Donald Trump adaptera-t-il l’OTAN aux réalités actuelles ?

par Desmaretz Gérard
vendredi 20 janvier 2017

Les propos du nouveau président américain ne sauraient surprendre les Européens, le maintien de l'OTAN ayant déjà été soulevé après la réunification de l'Allemagne. Le vice-président de l'Organisation pour la sécurité et la coopération en Europe (OSCE) et nombre d'Européens doutent de la fiabilité du «  parapluie  » nucléaire américain, surtout face à un pays disposant de l'arme nucléaire (mutual destruction)... Certains Europhiles envisageraient de se tourner vers la Grande-Bretagne et la France, seules forces militaires européennes capables de projeter une force d'intervention rapide et à disposer de l'arme nucléaire. Le Brexit rend peu probable la participation britannique, et la France ne semble guère disposée à se risquer dans un conflit nucléaire, sauf absolue nécessité pour sa propre sauvegarde. L'ancien triangle dramatique : la victime (l'Europe) - l'attaquant (l'URSS) - le sauveur (les USA), a vécu et la menace s'est déplacée.

Flash-back, les premières démarches à la base de la création de l'Organisation du Traité de l'Atlantique Nord ont été initiées à la demande du gouvernement français ! c'est ce que les travaux de Jenny Raflik, maitre de conférence à l'université de Cergy-Pontoise tendent à démontrer. Le général de Gaulle démissionne le 10 juin 1946 du Gouvernement provisoire, Georges Bidault devenu Président du 4° gouvernement provisoire (juin à décembre 1946), demande au général Pierre Billotte de consulter ses homologues américains du Comité d'état-major des Nations-Unies sur la création d'une alliance militaire entre l’Europe occidentale et les États-Unis.

========

### Travail à faire
a – Recopiez le passage de l'article sur l'OTAN situé entre "Flash-back, les premières" et "et les États-Unis.", ces deux bornes comprises.
b – Poursuivez l'article sur l'OTAN en reprenant juste après sa dernière phrase.

========

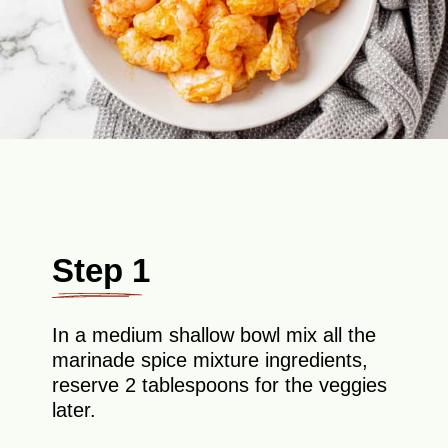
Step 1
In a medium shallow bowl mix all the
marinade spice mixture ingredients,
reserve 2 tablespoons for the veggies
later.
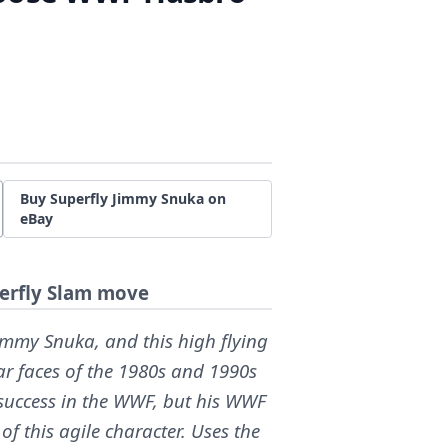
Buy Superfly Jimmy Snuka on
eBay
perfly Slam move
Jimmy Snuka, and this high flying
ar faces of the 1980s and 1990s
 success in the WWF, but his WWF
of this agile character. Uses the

========

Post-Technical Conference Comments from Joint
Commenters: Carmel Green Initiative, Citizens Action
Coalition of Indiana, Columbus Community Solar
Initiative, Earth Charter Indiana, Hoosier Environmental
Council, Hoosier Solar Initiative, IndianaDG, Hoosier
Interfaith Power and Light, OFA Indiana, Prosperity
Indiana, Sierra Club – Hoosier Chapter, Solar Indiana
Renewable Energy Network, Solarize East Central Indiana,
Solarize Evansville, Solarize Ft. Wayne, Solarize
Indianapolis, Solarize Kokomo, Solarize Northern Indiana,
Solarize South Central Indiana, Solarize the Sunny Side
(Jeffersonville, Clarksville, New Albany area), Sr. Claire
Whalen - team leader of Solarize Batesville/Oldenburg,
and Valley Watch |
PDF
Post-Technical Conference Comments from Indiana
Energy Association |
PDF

========

### Réponses
a –
Flash-back, les premières démarches à la base de la création de l'Organisation du Traité de l'Atlantique Nord ont été initiées à la demande du gouvernement français ! c'est ce que les travaux de Jenny Raflik, maitre de conférence à l'université de Cergy-Pontoise tendent à démontrer. Le général de Gaulle démissionne le 10 juin 1946 du Gouvernement provisoire, Georges Bidault devenu Président du 4° gouvernement provisoire (juin à décembre 1946), demande au général Pierre Billotte de consulter ses homologues américains du Comité d'état-major des Nations-Unies sur la création d'une alliance militaire entre l’Europe occidentale et les États-Unis.

b –
Fin 1947, Georges Bidault qui a repris son ancien poste de Ministre des Affaires étrangères, rencontre le secrétaire d'État américain Marshall à Londres. Ce dernier désigne le général Ridgway pour conduire les conversations secrètes, et propose d'inviter les Britanniques à venir les rejoindre. Trois représentants de chaque pays seulement sont informés du projet, du côté britannique Attlee, Bevin, le général Morgan, du côté américain : Truman, Marshall et Ridgway, pour la France : Bidault, Schuman et Billotte. Les bases d'un accord de principe achoppent sur la constitution américaine qui n'autorise pas le gouvernement à contracter une alliance en Europe.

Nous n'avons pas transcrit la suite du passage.